Goal => Pick up the mailing-list post about 32-bit versus 64-bit x86 performance after its last sentence and keep writing it.

2007-11-12 Thread Lennart Sorensen
On Mon, Nov 12, 2007 at 02:46:00PM +0100, Gabor Gombas wrote:
 Taking the same code, going from 32-bit to 64-bit will cause a slowdown,
 period. The only way to overcome that is if you can write better code in
 64-bit mode than you could in 32-bit mode. There are apps that indeed
 benefit from directly accessing more than 2G of address space and
 therefore can use simpler algorithms in 64-bit mode, but they are rare
 (at least on desktop). 
 
 AMD knew all this and they also knew they have to counter-balance the
 slowdown if they ever wanted 64-bit to became the norm, so they did a
 smart trick and doubled the register set size in 64-bit mode. Since i386
 is a very register-starved architecture, that move indeed helped a lot
 by making it much easier for compilers to generate better code. So it's
 not only in 64-bit mode you can keep more variables in registers but
 also it is easier to write good compilers for 64-bit mode.

They also deprecated MMX and x87 (hence reducing the old crap to carry
around on centext switches), and switched to sse match (which is much
faster and not stack based), and add some new instructions that can help
code in general.  That almost certainly is much more important than the
register count.  As far back as the Pentium Pro the pipeline's out of
order execution had a large register rename file which allowed it to do
speculative execution.  It also allowed skipping stack accesses to
memory by simply renaming the old register into an unused spot in the
register file boing by the assumption that stuff put on the stack is
often needed again soon, so rather than putting it in memory, just keep
it in an unused virtual register.  As a result the Pentium Pro and most
newer x86 processors actually already perform as if they had more
registers than the architecture does in most cases.  I am not saying
adding registers wasn't a good idea, but I think people are highly over
estimating their significance.  I guess a simple way to test is to
convince the compiler that the 64bit mode has the same number of
registers as 32bit mode and then compiling software that way and
comparing the result in 32 and 64bit mode when both have the same
register count.  Shouldn't be too hard to do for someone that
understands gcc's code (which is not me).

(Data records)
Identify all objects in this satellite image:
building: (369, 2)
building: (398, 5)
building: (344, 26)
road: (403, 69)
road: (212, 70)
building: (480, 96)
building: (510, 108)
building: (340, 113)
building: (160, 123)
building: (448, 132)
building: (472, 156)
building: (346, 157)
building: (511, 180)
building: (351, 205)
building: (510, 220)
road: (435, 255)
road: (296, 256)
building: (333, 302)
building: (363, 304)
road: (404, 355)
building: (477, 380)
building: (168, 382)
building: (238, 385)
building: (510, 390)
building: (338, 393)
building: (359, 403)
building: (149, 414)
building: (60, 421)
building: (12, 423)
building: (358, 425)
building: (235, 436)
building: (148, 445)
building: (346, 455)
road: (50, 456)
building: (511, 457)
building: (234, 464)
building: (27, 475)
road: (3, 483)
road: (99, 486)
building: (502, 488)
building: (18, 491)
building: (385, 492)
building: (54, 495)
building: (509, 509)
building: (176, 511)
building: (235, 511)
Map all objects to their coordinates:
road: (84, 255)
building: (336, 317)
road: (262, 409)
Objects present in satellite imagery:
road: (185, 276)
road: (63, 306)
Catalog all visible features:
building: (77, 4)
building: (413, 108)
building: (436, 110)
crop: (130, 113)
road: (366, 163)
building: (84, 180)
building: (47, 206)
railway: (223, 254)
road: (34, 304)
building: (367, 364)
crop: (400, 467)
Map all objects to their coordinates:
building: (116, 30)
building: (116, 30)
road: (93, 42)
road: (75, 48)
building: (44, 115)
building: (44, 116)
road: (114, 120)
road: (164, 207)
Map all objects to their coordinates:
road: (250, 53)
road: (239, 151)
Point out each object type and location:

Answer to this task =>
 AFAIK Sparc (and basycally any other 64-bit capable processor) offers
 the same number of registers in both 32-bit and 64-bit mode, so there is
 nothing that could balance the slowdown caused by going 64-bit. And even
 if they wanted to use the same trick as AMD it would not help as Sparc
 already has enough registers - adding more would give a much much
 smaller performance gain than it did for x86_64.

I don't think the sparc added any really useful new instructions in
64bit mode.  I believe it mainly just added 64bit versions of the
instructions where needed.

 Hehe, they could introduce a new 32-bit mode that has the same number of
 registers as the 64-bit mode has. OTOH marketing people would have a
 really tough time to push down such a change on consumers' throats...

Given the amount of ram in your average desktop is getting close to
requiring a 64bit OS, there is really no point designing anything new
with 32bit operation in mind.  People have to switch to 64bit OSs if
they want to be able to use more ram within the next year or so.

But then again who knows.  Perhaps 2GB of ram really is all anyone will
ever need. :)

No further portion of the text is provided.